Er zog sie hoch. „Ich muss mich wohl bei dir bedanken. Ohne dich wäre er über alle Berge.“ Er grinste. „Das nenne ich Nachbarschaftshilfe. - Ich dachte eigentlich, der erste Schlag hätte ausgereicht.“
Sie klopfte sich den Schnee von ihrer Jeans. „Und ich dachte, er würde hier wohnen. Na ja, am Anfang zumindest. Wo kommst du auf einmal her? Und was zum Teufel ist passiert?“
„Ich war wohl auf dem Sofa eingenickt.“ Er zeigte ins Arbeitszimmer. „Ein Geräusch machte mich wach und ich hörte, wie jemand durchs Haus schlich. Ich griff mir meinen Baseschläger und versteckte mich.“ Er hob den Baseballschläger und deutete damit auf Maries Tennisracket. „Viel wirkungsvoller übrigens als das da“, schmunzelte er. „Als der Kerl dann ins Arbeitszimmer kam, hab ich ihm eins übergezogen. Na ja, zwei um ehrlich zu sein. Beim ersten Mal hab ich ihn nicht richtig getroffen. Dann hab ich die Polizei gerufen und bin raus, vors Haus, um auf sie zu warten. War mir etwas zu unheimlich hier drin mit dem Typen.“ Ben schaute rüber zum Einbrecher. „Tja und dann hab ich Schreie gehört und bin zur Terrasse gelaufen, wo ich euch kämpfen sah.“
Marie rieb sich ihr schmerzendes Handgelenk. „Gerade zur rechten Zeit, würde ich sagen.“
„Ich frage mich, was der hier wollte. Mein Haus sieht nicht gerade aus, als wäre ich reich.“
„Wahrscheinlich nicht, aber es ist eine Einladung an jeden Einbrecher!“
„Wieso denn das?“ Verdutzt blickte er sie an.

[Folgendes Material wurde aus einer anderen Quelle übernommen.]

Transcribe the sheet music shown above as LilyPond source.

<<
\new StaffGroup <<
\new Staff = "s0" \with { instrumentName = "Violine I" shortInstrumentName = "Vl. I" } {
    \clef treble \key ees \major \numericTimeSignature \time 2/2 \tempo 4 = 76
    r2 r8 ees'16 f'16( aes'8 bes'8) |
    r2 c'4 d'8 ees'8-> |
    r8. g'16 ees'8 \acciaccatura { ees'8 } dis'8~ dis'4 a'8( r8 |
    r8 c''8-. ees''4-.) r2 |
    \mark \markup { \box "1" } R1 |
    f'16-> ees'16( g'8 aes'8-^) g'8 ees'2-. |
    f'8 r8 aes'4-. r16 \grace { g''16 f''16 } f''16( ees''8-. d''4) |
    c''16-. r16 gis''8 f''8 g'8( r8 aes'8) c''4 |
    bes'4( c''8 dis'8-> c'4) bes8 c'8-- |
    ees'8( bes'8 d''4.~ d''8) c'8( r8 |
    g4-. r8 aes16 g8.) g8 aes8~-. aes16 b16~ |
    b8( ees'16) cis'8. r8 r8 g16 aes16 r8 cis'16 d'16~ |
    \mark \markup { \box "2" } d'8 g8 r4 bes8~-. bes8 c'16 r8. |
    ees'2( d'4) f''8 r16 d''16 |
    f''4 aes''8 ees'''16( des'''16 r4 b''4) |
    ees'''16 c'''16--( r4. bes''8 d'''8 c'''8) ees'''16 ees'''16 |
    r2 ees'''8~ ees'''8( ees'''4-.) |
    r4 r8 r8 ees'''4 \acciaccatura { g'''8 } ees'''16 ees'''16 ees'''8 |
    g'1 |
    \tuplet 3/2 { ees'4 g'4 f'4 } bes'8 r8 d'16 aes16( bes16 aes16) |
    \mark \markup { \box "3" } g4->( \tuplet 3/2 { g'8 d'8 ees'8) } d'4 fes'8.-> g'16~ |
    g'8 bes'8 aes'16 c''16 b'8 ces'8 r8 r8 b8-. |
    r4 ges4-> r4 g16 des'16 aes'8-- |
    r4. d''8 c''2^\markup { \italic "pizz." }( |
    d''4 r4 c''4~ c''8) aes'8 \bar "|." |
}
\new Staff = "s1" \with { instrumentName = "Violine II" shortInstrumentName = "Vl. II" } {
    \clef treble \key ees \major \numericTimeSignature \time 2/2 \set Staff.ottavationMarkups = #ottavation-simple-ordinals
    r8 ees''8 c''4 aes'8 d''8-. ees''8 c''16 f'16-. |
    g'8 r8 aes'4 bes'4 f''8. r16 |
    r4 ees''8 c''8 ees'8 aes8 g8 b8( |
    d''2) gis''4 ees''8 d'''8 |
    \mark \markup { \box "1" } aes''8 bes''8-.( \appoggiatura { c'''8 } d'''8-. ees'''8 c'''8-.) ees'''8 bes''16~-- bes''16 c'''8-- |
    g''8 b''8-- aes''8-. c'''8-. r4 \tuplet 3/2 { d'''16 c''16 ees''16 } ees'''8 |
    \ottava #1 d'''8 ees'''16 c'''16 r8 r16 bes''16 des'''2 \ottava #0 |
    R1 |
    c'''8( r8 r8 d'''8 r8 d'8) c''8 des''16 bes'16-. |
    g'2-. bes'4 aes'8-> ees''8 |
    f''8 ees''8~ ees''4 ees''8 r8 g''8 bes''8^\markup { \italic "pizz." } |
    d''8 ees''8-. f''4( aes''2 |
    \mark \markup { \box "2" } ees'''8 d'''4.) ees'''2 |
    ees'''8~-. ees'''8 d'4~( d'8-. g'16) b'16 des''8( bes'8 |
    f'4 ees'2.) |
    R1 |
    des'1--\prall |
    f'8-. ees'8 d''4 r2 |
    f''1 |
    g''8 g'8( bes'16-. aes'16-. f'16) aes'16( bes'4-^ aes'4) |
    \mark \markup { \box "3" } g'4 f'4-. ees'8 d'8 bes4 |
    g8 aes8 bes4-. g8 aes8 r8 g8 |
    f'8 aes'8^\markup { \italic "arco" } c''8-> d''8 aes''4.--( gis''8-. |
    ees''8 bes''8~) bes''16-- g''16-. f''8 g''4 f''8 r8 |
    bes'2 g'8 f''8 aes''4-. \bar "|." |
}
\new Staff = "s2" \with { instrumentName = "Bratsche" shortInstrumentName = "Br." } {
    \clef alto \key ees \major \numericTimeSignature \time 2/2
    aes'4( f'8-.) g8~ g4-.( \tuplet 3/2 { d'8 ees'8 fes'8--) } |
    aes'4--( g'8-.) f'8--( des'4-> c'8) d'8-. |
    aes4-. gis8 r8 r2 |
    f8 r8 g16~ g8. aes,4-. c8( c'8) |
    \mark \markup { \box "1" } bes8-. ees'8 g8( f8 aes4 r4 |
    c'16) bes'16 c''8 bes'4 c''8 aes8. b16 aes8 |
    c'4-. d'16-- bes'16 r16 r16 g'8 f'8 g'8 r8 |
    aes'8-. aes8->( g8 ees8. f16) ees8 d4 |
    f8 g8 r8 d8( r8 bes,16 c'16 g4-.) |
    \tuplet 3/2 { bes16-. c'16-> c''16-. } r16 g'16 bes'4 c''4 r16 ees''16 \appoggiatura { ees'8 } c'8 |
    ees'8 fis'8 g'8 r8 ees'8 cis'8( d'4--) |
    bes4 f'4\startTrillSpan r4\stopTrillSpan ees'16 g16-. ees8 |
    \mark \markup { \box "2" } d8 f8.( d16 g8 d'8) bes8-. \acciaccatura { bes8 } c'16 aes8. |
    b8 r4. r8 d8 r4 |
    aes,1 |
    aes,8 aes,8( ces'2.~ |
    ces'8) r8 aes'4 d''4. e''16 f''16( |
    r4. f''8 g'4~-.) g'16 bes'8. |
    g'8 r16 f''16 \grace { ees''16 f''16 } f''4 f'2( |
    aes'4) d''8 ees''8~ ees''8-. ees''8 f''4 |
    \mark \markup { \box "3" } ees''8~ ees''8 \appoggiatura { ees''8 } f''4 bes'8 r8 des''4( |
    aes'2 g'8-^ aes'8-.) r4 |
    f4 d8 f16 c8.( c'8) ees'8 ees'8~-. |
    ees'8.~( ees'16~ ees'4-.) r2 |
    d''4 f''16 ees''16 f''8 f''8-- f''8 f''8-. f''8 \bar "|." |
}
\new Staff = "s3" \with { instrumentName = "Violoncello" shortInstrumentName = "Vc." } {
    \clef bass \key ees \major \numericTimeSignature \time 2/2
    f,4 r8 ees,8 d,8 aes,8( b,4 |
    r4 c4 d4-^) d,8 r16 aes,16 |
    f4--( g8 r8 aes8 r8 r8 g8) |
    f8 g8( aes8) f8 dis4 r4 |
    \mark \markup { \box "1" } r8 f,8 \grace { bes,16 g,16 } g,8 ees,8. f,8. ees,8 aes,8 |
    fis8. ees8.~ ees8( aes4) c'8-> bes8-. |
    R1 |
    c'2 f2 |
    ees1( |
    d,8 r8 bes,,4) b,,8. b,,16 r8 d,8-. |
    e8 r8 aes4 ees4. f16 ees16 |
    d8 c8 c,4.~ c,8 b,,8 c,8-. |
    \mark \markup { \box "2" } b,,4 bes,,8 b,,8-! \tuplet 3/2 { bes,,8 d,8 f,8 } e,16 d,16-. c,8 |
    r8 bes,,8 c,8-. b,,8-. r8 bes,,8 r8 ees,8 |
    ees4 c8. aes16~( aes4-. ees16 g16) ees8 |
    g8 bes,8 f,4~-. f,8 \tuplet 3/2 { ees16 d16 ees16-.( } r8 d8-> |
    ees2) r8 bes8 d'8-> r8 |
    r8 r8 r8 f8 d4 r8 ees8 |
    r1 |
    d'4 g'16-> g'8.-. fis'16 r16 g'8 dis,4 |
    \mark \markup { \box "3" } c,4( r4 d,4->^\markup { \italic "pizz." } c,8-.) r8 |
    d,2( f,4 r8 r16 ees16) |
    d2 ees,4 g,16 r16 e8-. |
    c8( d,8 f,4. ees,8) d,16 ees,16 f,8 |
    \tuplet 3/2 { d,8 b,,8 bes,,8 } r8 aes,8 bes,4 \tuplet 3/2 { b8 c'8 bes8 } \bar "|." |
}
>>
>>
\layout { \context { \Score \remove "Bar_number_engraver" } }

„Weil es meistens dunkel ist. Jeder muss denken, dass niemand zuhause ist!“, ereiferte sie sich.
„Nun, ich arbeite meist nachts. Ich bin Schriftsteller. Mein Rhythmus ist etwas ungewöhnlich, ich weiß… aber woher weißt du, dass das Haus oft dunkel ist?“
Sie antwortete nicht.
Er blickte in Richtung ihrer Wohnung.
„Da drüben wohnst du also“, stellte er fest. „Rein zufällig im 9. Stock?“ Verlegen lächelte sie ihn an.
In der Ferne hörten sie Polizeisirenen, die sich langsam näherten.